━━ Record excerpts

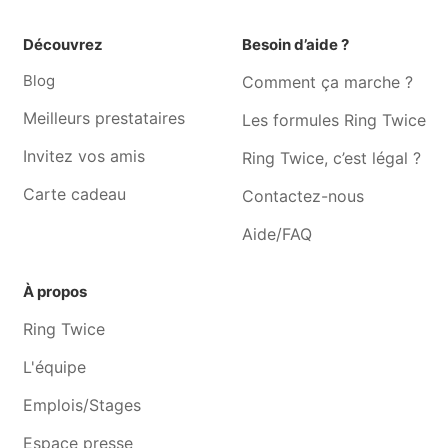
Garde chien Fléron
Garde chien Beyne-heusay
Découvrez
Besoin d’aide ?
Garde chien Jupille-sur-
Garde chien Alleur
Blog
Comment ça marche ?
meuse
Garde chien Nandrin
Garde chien Soumagne
Meilleurs prestataires
Les formules Ring Twice
Garde chien Engis
Garde chien Barchon
Invitez vos amis
Ring Twice, c’est légal ?
Carte cadeau
Contactez-nous
Aide/FAQ
À propos
Ring Twice
L'équipe
Emplois/Stages
Espace presse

━━━━

Set the records down again exactly, with no pictures.

Garde chien Fléron
Garde chien Beyne-heusay
Découvrez
Besoin d’aide ?
Garde chien Jupille-sur-
Garde chien Alleur
Blog
Comment ça marche ?
meuse
Garde chien Nandrin
Garde chien Soumagne
Meilleurs prestataires
Les formules Ring Twice
Garde chien Engis
Garde chien Barchon
Invitez vos amis
Ring Twice, c’est légal ?
Carte cadeau
Contactez-nous
Aide/FAQ
À propos
Ring Twice
L'équipe
Emplois/Stages
Espace presse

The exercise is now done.